Copy every line of the data that contains the string "worn".

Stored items
•••

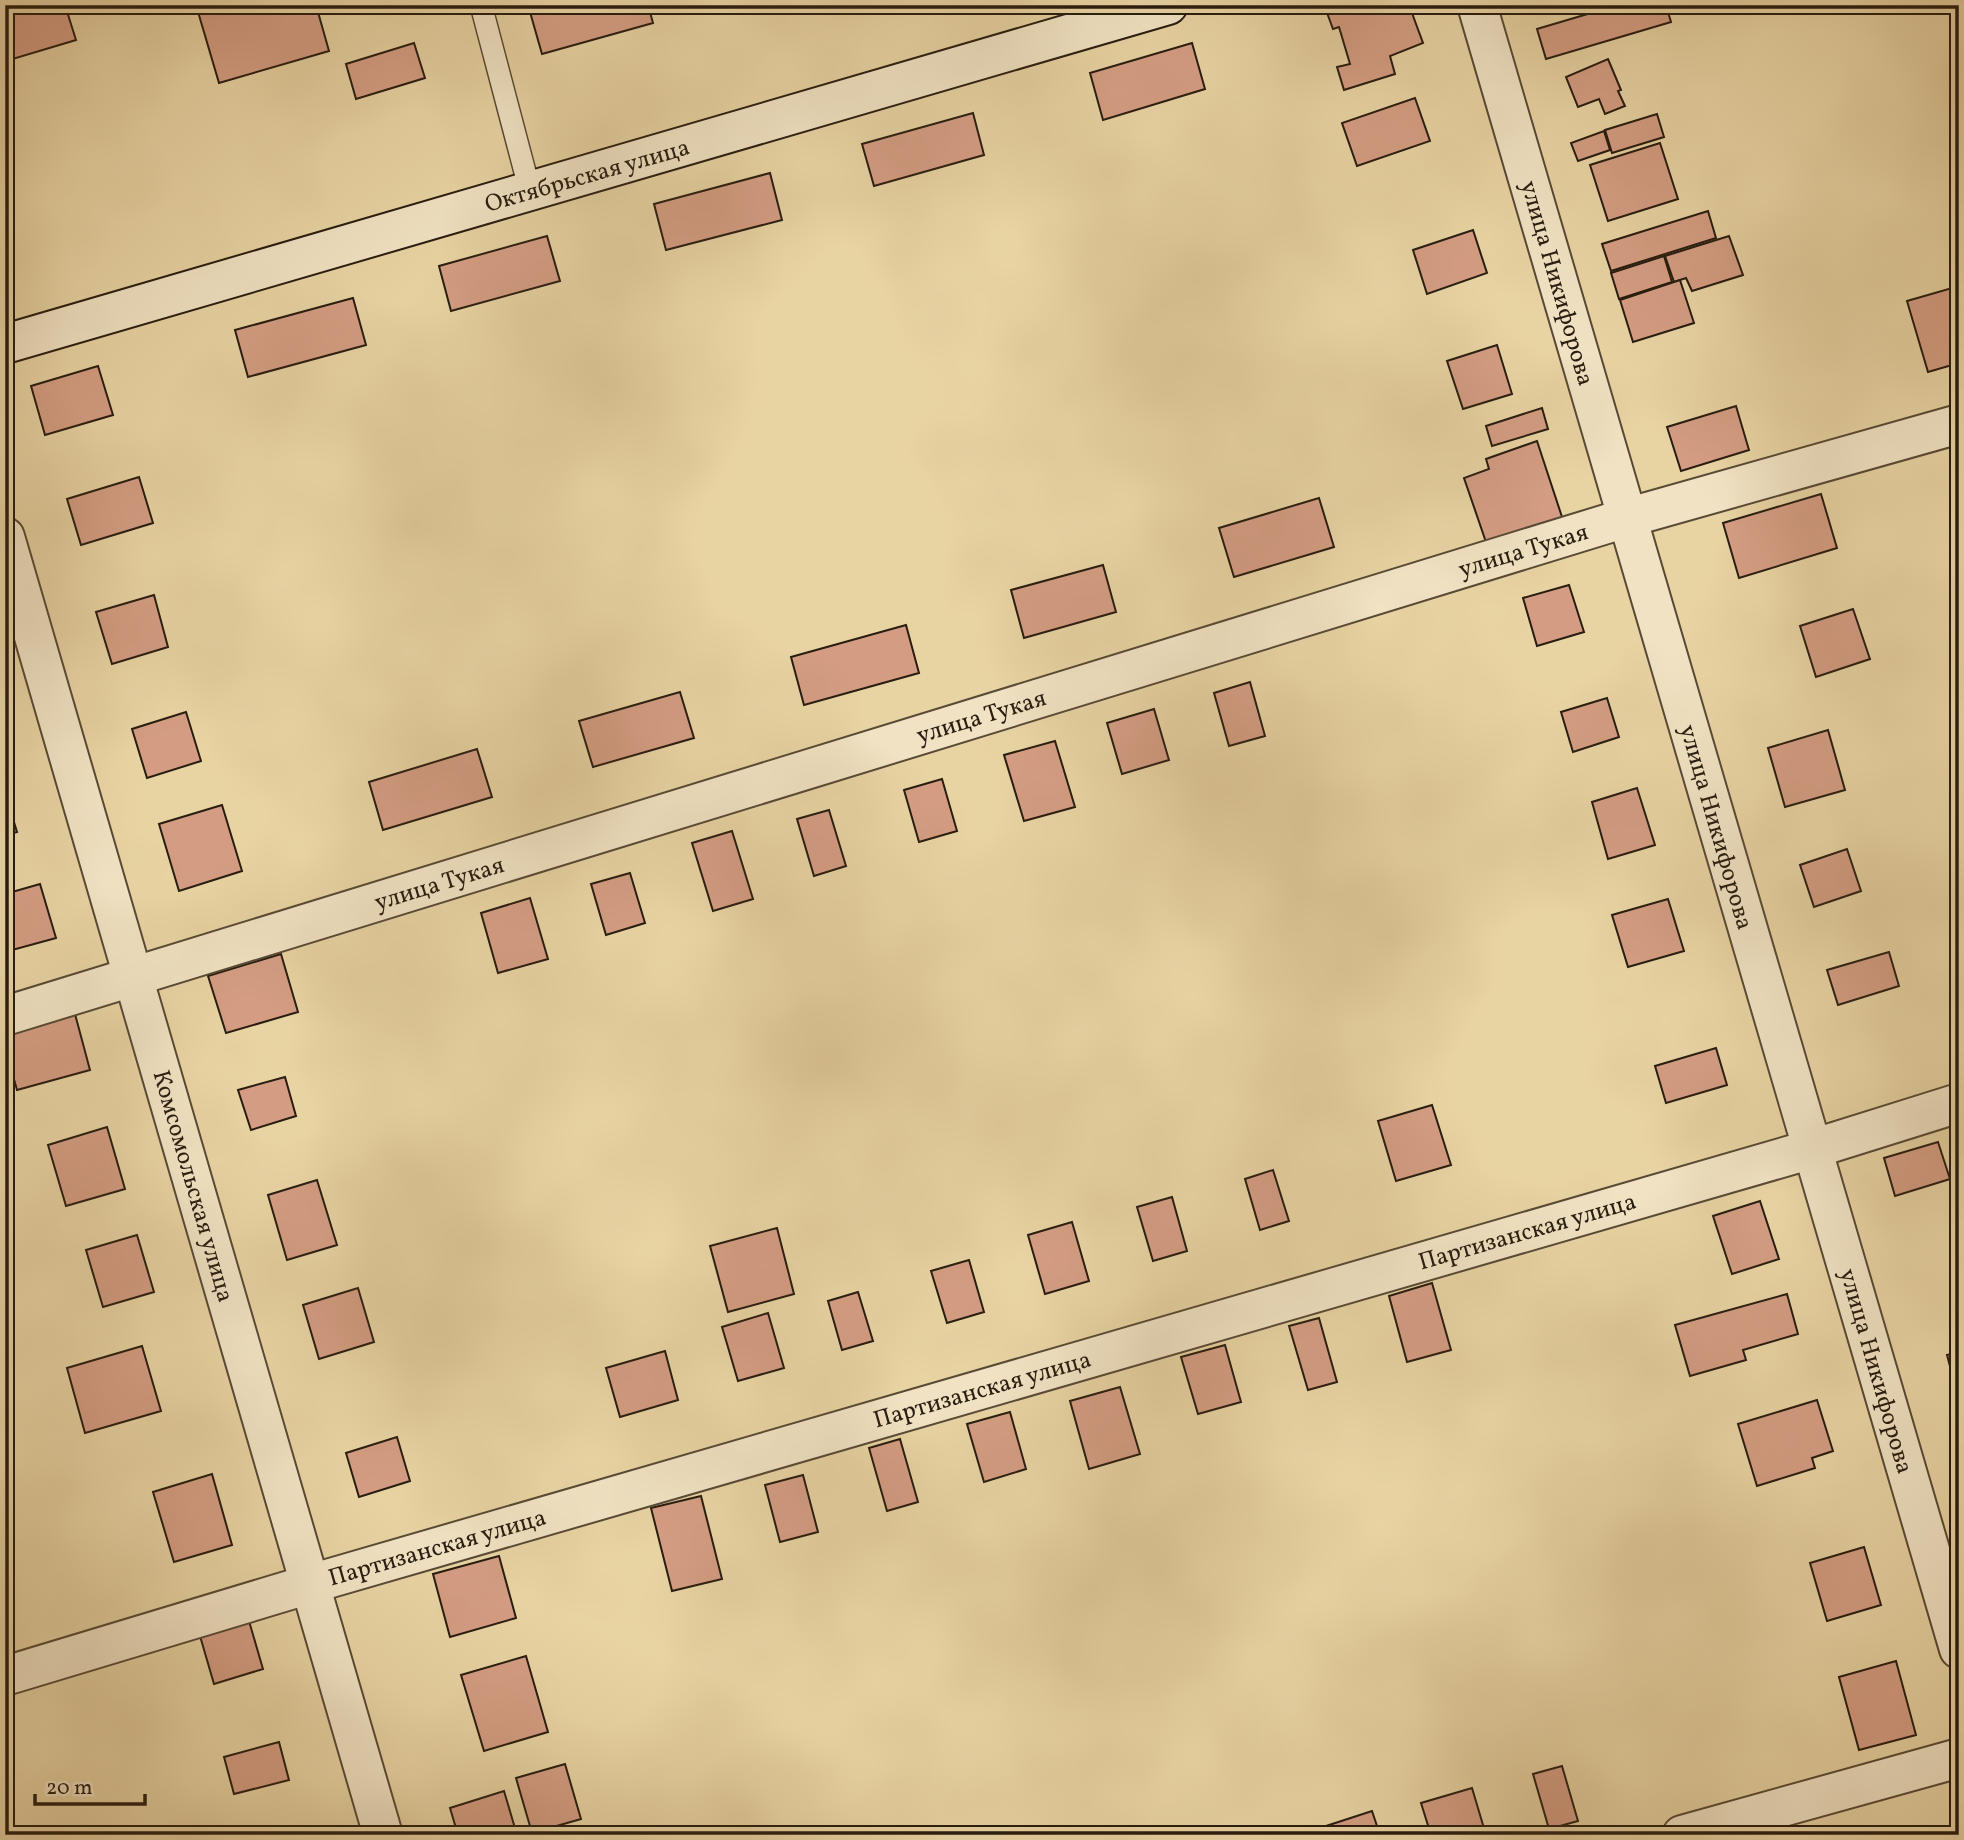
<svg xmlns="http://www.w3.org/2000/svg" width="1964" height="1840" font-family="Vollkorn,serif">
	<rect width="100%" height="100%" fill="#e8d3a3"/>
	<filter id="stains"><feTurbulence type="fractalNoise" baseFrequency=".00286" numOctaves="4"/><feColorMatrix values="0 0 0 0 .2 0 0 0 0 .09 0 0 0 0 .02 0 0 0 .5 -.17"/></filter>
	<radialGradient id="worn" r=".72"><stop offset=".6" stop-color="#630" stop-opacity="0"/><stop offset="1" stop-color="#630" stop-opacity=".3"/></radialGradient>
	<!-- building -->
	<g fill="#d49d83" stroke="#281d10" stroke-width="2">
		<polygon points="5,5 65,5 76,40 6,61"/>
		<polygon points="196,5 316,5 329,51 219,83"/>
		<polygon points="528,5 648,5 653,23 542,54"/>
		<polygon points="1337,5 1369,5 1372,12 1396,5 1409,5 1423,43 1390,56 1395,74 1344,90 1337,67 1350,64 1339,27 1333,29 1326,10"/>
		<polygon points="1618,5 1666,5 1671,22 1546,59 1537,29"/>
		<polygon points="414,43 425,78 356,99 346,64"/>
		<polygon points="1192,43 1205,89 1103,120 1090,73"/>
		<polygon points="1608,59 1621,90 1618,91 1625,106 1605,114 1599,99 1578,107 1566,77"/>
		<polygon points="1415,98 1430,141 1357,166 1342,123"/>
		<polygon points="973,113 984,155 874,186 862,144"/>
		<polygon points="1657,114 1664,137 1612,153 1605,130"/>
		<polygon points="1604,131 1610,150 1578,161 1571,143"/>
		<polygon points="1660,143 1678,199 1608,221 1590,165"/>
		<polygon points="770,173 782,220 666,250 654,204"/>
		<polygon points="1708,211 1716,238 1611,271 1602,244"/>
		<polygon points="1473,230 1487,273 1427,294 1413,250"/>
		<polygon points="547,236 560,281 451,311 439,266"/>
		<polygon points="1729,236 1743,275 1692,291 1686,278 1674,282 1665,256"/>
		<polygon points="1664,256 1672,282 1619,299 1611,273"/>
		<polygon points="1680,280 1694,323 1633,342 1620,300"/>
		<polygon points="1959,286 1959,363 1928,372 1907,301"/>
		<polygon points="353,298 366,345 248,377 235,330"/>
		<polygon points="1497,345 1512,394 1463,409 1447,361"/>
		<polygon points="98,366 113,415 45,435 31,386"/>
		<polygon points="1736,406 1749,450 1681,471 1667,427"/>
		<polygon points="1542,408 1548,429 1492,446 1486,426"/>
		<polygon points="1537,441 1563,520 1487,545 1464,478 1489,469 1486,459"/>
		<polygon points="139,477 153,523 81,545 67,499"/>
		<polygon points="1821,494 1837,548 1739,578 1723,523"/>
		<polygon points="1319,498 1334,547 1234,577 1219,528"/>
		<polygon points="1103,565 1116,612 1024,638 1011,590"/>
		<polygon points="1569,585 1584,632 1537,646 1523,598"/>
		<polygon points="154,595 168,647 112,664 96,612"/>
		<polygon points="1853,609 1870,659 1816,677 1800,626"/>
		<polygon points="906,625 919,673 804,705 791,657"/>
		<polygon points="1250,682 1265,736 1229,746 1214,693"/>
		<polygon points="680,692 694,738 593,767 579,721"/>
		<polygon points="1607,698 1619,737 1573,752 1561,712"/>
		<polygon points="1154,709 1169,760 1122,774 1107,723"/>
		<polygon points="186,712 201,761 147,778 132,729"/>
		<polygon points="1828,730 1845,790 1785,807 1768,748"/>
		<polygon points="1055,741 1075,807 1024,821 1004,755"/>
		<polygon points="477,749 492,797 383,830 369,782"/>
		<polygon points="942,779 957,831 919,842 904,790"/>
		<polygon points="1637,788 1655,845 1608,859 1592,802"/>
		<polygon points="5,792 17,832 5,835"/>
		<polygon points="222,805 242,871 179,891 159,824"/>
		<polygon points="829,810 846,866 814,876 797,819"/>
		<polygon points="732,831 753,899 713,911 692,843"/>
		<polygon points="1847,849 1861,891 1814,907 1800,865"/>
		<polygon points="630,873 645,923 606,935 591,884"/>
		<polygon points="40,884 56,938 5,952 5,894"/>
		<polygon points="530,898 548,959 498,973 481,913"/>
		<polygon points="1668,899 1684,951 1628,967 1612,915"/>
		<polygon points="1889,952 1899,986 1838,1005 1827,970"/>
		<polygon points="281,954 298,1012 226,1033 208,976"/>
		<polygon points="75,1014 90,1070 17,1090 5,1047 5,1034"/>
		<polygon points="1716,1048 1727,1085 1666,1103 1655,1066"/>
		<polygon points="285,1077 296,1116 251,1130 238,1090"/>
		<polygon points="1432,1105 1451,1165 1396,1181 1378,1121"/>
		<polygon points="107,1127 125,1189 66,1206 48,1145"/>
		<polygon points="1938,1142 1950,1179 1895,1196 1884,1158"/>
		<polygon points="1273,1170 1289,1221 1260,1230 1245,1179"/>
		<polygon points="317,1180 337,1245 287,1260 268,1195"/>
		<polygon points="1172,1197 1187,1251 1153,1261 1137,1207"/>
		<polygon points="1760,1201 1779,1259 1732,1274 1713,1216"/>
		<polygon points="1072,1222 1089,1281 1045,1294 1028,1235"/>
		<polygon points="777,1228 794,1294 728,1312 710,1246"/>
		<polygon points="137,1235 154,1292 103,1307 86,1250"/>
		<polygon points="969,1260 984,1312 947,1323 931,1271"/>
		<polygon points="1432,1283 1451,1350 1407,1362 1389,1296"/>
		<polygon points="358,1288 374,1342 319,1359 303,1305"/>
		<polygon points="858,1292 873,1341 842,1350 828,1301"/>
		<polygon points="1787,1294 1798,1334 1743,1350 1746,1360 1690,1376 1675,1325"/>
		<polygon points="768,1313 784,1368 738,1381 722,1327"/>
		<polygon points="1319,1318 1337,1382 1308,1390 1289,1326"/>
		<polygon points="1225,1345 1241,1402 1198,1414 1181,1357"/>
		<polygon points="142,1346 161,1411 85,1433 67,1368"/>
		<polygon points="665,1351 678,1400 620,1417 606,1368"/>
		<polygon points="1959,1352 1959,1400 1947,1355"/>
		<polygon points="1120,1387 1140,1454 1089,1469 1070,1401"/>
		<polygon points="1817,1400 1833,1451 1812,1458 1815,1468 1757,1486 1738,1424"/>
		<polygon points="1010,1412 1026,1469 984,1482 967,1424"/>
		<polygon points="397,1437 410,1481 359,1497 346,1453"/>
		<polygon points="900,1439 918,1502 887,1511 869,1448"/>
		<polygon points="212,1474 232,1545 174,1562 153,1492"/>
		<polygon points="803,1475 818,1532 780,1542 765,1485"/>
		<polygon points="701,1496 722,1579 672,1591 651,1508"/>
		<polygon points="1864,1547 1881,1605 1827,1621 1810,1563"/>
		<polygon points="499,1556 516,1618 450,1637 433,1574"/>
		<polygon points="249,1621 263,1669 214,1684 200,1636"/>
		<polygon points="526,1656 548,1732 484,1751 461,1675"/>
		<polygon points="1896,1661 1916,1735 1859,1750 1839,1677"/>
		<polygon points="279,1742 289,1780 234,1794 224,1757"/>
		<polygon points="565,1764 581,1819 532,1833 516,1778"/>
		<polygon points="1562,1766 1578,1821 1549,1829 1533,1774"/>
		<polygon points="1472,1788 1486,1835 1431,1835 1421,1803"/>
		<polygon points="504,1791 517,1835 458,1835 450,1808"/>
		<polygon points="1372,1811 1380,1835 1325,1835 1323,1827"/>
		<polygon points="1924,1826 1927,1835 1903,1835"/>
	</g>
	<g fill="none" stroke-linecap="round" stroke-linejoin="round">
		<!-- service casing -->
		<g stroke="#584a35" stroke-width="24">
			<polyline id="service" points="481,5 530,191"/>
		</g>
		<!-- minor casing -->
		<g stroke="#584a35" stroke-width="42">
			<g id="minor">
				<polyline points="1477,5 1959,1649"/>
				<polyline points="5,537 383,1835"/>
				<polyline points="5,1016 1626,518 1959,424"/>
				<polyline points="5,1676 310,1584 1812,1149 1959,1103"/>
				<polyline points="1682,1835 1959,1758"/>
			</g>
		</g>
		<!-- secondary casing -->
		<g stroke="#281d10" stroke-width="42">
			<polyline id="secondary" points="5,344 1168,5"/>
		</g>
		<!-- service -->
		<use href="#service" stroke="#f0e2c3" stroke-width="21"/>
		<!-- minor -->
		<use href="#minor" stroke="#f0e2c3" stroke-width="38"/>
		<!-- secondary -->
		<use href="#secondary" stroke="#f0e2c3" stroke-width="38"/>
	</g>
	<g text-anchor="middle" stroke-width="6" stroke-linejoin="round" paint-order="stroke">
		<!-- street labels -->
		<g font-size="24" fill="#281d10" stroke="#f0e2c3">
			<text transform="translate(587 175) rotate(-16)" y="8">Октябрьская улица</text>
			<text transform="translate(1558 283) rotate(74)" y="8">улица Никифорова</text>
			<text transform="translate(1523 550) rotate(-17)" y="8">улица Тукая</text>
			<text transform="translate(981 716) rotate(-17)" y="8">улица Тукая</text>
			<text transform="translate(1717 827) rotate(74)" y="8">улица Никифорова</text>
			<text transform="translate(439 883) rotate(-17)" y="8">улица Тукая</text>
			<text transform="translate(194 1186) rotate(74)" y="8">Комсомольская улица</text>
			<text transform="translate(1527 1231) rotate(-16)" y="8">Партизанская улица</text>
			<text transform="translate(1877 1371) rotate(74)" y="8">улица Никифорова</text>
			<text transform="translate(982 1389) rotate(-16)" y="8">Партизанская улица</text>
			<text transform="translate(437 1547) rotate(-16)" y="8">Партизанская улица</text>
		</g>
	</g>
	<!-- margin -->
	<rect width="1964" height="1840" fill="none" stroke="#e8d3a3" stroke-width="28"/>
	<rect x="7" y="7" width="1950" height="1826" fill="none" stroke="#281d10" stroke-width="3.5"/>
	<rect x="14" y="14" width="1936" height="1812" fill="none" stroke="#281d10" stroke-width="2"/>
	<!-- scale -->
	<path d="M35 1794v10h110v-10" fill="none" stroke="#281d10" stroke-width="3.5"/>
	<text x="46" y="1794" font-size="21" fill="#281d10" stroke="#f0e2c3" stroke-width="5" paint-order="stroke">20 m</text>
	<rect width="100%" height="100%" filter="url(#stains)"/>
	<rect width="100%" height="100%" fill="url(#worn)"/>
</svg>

•••

= EXPECTED ANSWER =
	<radialGradient id="worn" r=".72"><stop offset=".6" stop-color="#630" stop-opacity="0"/><stop offset="1" stop-color="#630" stop-opacity=".3"/></radialGradient>
	<rect width="100%" height="100%" fill="url(#worn)"/>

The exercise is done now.